The key for these people is to get serious to get results.  That doesn’t mean dour faced and ‘smash em into shape’ style personal training; it means smarter training with more fun in it.  We estimate that around 15% of the typical fitness club population fits in this category.  You’ll find them at the club and/or slowly disengaging from the club (look at the attendance patterns where visit frequency is dropping over the month).

An advanced person is someone who ‘is training regularly, getting results and is happy about it’.  They usually want to know more about what they are doing, to try new things and look for really skilled personal trainers.  We call them the ‘x-factor seekers’.  They want to squeeze what they can from their efforts and typically will want to extend themselves and seek out variety.  We think that about another 15% of the club population fit into this category and you’ll find them training keenly at the club.


The major objectives of programme design


Ultimately the main objectives when designing a programme for a client are:

  1. Help them get to the next stage by slanting their programme to tolerance, adherence or results based factors depending on their current stage.  Typically you either set them up for success (build confidence, belonging and enjoyment), consistency (build mastery and focus) or challenge (build variety and volume)
  2. Provide a programme which meets their preferences (FITT) and personal characteristics (levels of social, emotional, and cognitive ability) as exactly as possible.
  3. Provide enough flexibility to cater for the bad day and good day (the time and effort required within a workout should be flexible especially for beginners).
  4. Build in expectations that can be monitored easily.


When should programme design take place?


Programme design will usually occur after the consultation/screening and exercise planning has taken place or after a progress review has been completed with a client.  Given the need to have new clients and existing clients utilise the club it is vital that programme design occurs as soon as practicable after the consultation/screening. 

If you remember your first car, you wanted to drive it as soon as possible, as often as possible.  When someone joins a club – it’s often the same.  Delays will definitely lead to client frustration and unmanaged (potentially dangerous or simply ineffective) exercise.  Not the sort of thing you want a client to do early on in their club experience!

The pages in these folders that deal with programme design outline a ‘basic’ approach and we acknowledge there are far more complicated ways to design training programmes. However we recommend keeping it simple as much as possible as most clients are beginners or intermediates and therefore don’t require complicated programmes but rather simple and efficient ones which promote enjoyment, adherence and results.

How do you get good at designing exercise programmes?


Programme design takes time and constantly evolves.  So, you will be better at it in a year from now if you concentrate on what the client needs and what is possible (this requires a constant expanding of your training skill set – e.g. adding boxing, facilitated stretching, adapted agility, strength, balance drills, rehabilitation / pre-habilitation exercise etc).  

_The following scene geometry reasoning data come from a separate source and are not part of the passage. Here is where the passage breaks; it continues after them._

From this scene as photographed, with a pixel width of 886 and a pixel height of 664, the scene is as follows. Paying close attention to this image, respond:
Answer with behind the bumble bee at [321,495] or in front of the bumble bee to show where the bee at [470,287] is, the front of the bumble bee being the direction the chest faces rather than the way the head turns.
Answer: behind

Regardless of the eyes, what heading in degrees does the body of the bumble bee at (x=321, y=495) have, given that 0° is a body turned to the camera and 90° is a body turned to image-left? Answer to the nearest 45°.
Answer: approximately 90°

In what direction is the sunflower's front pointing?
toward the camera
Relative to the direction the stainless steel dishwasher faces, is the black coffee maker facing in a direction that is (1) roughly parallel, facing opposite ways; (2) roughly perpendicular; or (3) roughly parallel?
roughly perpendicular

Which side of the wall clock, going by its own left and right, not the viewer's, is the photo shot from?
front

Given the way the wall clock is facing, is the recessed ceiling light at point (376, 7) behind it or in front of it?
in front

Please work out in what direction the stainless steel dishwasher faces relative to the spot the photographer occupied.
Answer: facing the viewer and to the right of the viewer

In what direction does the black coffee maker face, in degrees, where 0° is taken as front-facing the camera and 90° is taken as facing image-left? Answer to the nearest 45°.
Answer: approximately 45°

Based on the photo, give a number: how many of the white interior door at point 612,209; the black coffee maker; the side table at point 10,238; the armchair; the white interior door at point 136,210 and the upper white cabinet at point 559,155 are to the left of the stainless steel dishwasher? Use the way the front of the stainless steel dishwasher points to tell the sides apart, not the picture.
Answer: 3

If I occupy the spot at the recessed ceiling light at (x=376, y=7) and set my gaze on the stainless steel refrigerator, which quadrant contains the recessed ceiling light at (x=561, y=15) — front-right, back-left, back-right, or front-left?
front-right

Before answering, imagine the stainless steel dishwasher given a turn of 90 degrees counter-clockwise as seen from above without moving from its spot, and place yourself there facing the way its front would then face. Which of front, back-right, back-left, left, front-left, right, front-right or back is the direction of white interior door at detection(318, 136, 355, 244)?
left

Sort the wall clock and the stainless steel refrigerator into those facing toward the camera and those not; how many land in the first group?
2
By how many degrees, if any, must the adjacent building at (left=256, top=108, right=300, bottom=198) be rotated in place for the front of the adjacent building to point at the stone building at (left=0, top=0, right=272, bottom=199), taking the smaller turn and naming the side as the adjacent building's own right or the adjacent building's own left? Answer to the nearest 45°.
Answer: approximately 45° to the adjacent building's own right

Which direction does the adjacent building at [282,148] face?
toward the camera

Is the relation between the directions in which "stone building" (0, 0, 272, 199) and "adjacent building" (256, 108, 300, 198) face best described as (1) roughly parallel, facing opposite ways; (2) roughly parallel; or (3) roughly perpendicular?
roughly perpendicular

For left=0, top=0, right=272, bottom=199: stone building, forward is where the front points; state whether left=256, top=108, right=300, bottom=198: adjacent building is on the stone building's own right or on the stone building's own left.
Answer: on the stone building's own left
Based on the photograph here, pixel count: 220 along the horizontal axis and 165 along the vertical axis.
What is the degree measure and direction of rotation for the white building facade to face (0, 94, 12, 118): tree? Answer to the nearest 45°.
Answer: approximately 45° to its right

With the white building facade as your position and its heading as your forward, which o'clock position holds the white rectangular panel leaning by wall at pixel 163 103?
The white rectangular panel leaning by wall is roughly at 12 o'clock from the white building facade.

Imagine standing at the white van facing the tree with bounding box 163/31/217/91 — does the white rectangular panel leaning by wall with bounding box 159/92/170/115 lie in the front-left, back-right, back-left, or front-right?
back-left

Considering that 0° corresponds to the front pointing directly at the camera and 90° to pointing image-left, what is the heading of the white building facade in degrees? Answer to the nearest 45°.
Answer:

As personal trainers better understand their clients and the myriad of training options available to them, programming tends to evolve to be more targeted and varied.  However, it appears through our work with some of the best personal trainers and fitness consultants, that a simple programme executed perfectly is much better than a complex approach executed poorly.  In general it seems that if the exercise principles are applied well and that training is thought through on the basis of the clients’ preferences and the fitness components being targeted, the programme generated may be simple and very effective without being overly complex.  The key thing with programmes is that people must do them enough times to get the benefit, so a great programme is really one that a person enjoys, can tolerate, repeats and then gets results from – remember the beginner and intermediate clients make up over 85% of the typical fitness club population.